Exercise directions
Quote the records below line for line, omitting the pictures and keeping only the source text.

=== Source data ===

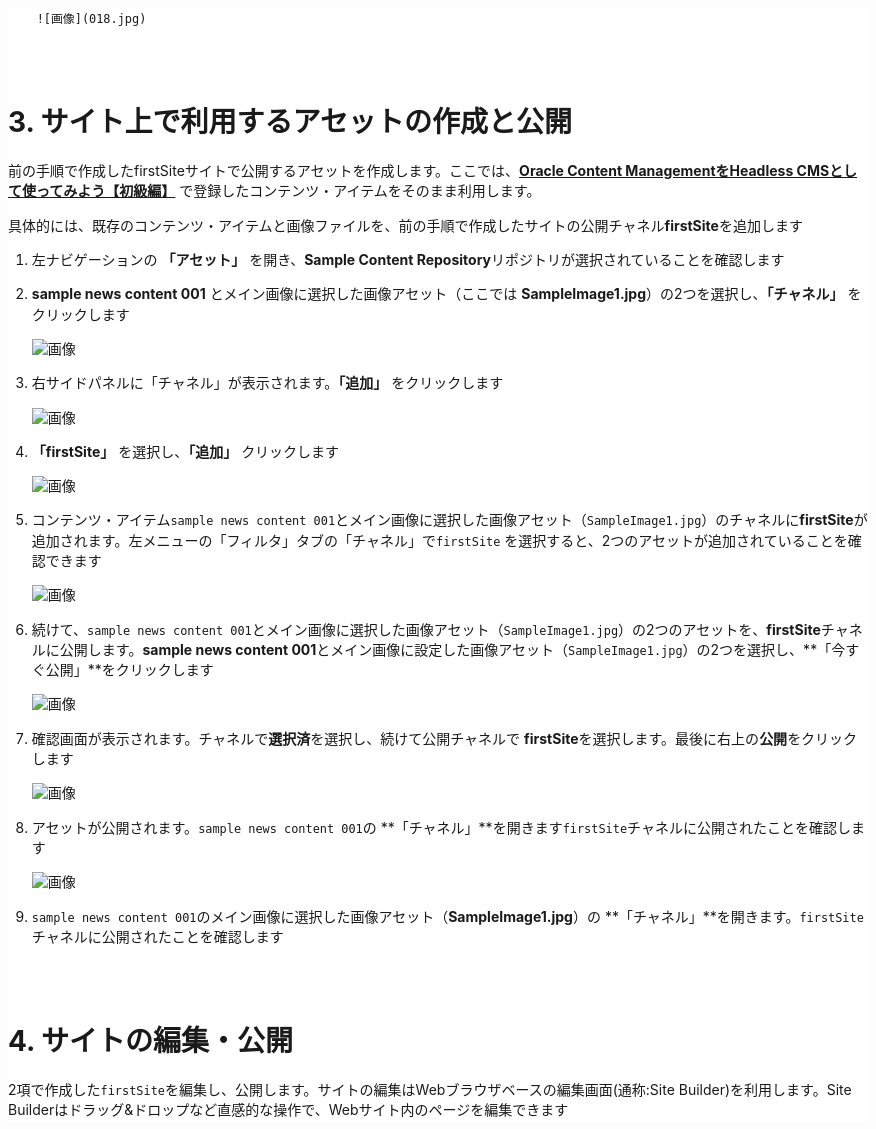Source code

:         ![画像](018.jpg)


<br />

# 3. サイト上で利用するアセットの作成と公開

前の手順で作成したfirstSiteサイトで公開するアセットを作成します。ここでは、**[Oracle Content ManagementをHeadless CMSとして使ってみよう【初級編】](../41_asset_headless)** で登録したコンテンツ・アイテムをそのまま利用します。

具体的には、既存のコンテンツ・アイテムと画像ファイルを、前の手順で作成したサイトの公開チャネル**firstSite**を追加します

1. 左ナビゲーションの **「アセット」** を開き、**Sample Content Repository**リポジトリが選択されていることを確認します

1. **sample news content 001** とメイン画像に選択した画像アセット（ここでは **SampleImage1.jpg**）の2つを選択し、**「チャネル」** をクリックします

    ![画像](019.jpg)

1. 右サイドパネルに「チャネル」が表示されます。**「追加」** をクリックします

    ![画像](020.jpg)

1. **「firstSite」** を選択し、**「追加」** クリックします

    ![画像](021.jpg)

1. コンテンツ・アイテム`sample news content 001`とメイン画像に選択した画像アセット（`SampleImage1.jpg`）のチャネルに**firstSite**が追加されます。左メニューの「フィルタ」タブの「チャネル」で`firstSite` を選択すると、2つのアセットが追加されていることを確認できます

    ![画像](022.jpg)

1. 続けて、`sample news content 001`とメイン画像に選択した画像アセット（`SampleImage1.jpg`）の2つのアセットを、**firstSite**チャネルに公開します。**sample news content 001**とメイン画像に設定した画像アセット（`SampleImage1.jpg`）の2つを選択し、**「今すぐ公開」**をクリックします

    ![画像](059.jpg)

1. 確認画面が表示されます。チャネルで**選択済**を選択し、続けて公開チャネルで **firstSite**を選択します。最後に右上の**公開**をクリックします

    ![画像](060.jpg)

1. アセットが公開されます。`sample news content 001`の **「チャネル」**を開きます`firstSite`チャネルに公開されたことを確認します

    ![画像](061.jpg)

1. `sample news content 001`のメイン画像に選択した画像アセット（**SampleImage1.jpg**）の **「チャネル」**を開きます。`firstSite`チャネルに公開されたことを確認します

<br />

# 4. サイトの編集・公開

2項で作成した`firstSite`を編集し、公開します。サイトの編集はWebブラウザベースの編集画面(通称:Site Builder)を利用します。Site Builderはドラッグ&ドロップなど直感的な操作で、Webサイト内のページを編集できます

===

Written response
Source code

:         ![画像](018.jpg)


<br />

# 3. サイト上で利用するアセットの作成と公開

前の手順で作成したfirstSiteサイトで公開するアセットを作成します。ここでは、**[Oracle Content ManagementをHeadless CMSとして使ってみよう【初級編】](../41_asset_headless)** で登録したコンテンツ・アイテムをそのまま利用します。

具体的には、既存のコンテンツ・アイテムと画像ファイルを、前の手順で作成したサイトの公開チャネル**firstSite**を追加します

1. 左ナビゲーションの **「アセット」** を開き、**Sample Content Repository**リポジトリが選択されていることを確認します

1. **sample news content 001** とメイン画像に選択した画像アセット（ここでは **SampleImage1.jpg**）の2つを選択し、**「チャネル」** をクリックします

    ![画像](019.jpg)

1. 右サイドパネルに「チャネル」が表示されます。**「追加」** をクリックします

    ![画像](020.jpg)

1. **「firstSite」** を選択し、**「追加」** クリックします

    ![画像](021.jpg)

1. コンテンツ・アイテム`sample news content 001`とメイン画像に選択した画像アセット（`SampleImage1.jpg`）のチャネルに**firstSite**が追加されます。左メニューの「フィルタ」タブの「チャネル」で`firstSite` を選択すると、2つのアセットが追加されていることを確認できます

    ![画像](022.jpg)

1. 続けて、`sample news content 001`とメイン画像に選択した画像アセット（`SampleImage1.jpg`）の2つのアセットを、**firstSite**チャネルに公開します。**sample news content 001**とメイン画像に設定した画像アセット（`SampleImage1.jpg`）の2つを選択し、**「今すぐ公開」**をクリックします

    ![画像](059.jpg)

1. 確認画面が表示されます。チャネルで**選択済**を選択し、続けて公開チャネルで **firstSite**を選択します。最後に右上の**公開**をクリックします

    ![画像](060.jpg)

1. アセットが公開されます。`sample news content 001`の **「チャネル」**を開きます`firstSite`チャネルに公開されたことを確認します

    ![画像](061.jpg)

1. `sample news content 001`のメイン画像に選択した画像アセット（**SampleImage1.jpg**）の **「チャネル」**を開きます。`firstSite`チャネルに公開されたことを確認します

<br />

# 4. サイトの編集・公開

2項で作成した`firstSite`を編集し、公開します。サイトの編集はWebブラウザベースの編集画面(通称:Site Builder)を利用します。Site Builderはドラッグ&ドロップなど直感的な操作で、Webサイト内のページを編集できます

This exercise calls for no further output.